The accessibility of HIV-infected Poor Women to the Prevention of Mother to Child Transmission Service in Surakarta Indonesia
Abstract
Background: HIV transmission from HIV-infected mother to child can occur through pregnancy, birth and lactation process; therefore, there should be Prevention of Mother to Child Transmission or PMTCT. Aims & Objectives: This research aimed to study the HIV-infected poor women’s accessibility to the Prevention of Mother to Child Transmission Service in Surakarta Indonesia. Material & Methods: This study was a qualitative research with explorative approach conducted in October-December 2015 and HIV-infected poor women as the unit of analysis.

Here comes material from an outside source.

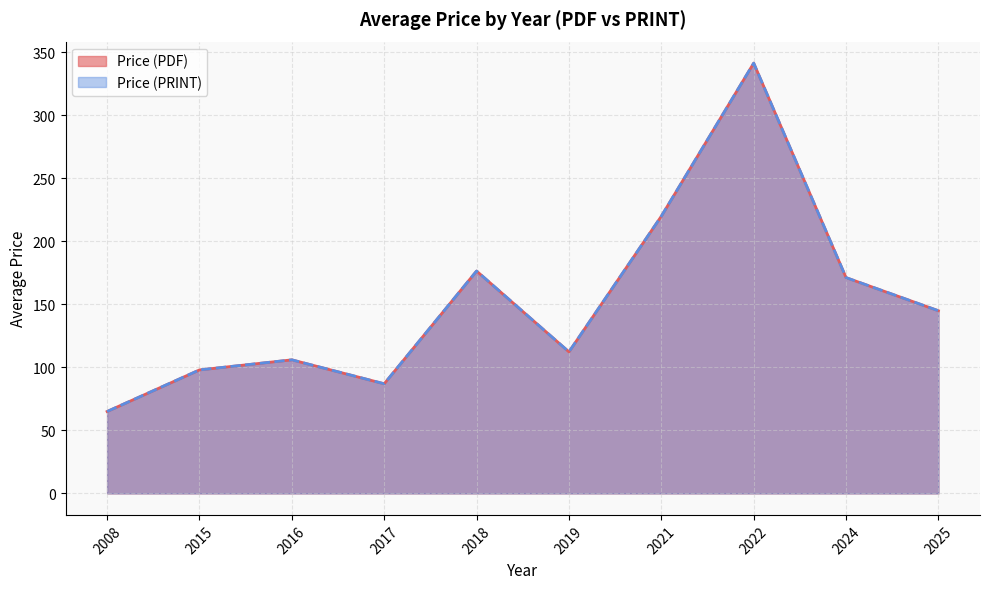

True or false: Price (PRINT) and Price (PDF) intersect in this chart.

False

The sampling technique used was maximum variation sampling. Techniques of collecting data used were observation, in-depth interview and documentation, while data analysis was conducted using an Interactive Model of analysis with materialist theory. Results: Structural, financial and personal or cultural constraints were found: less target-appropriate health insurance policy, expensive cost of delivery with section caesarian surgery and breastfeed-substituting formula milk, and limited knowledge, experience and negotiation with the service provider leading to the HIV-infected Poor Women’s limited accessibility to comprehensive and sustainable PMTCT. PMTCT socialization, the giving-birth insurance and Food Supplementation program activation by Empowerment Work Group in AIDS Coping Commission in Surakarta City was the opportunity to access PMTCT service. Conclusion: Although PMTCT resulted in some problems, particularly formula milk administration and delivery process with section caesarian surgery, this attempt should be taken to make the baby born healthy. For that reasons, PMTCT service and health insurance should be improved from beneficiary data to accessible and sustainable procedure.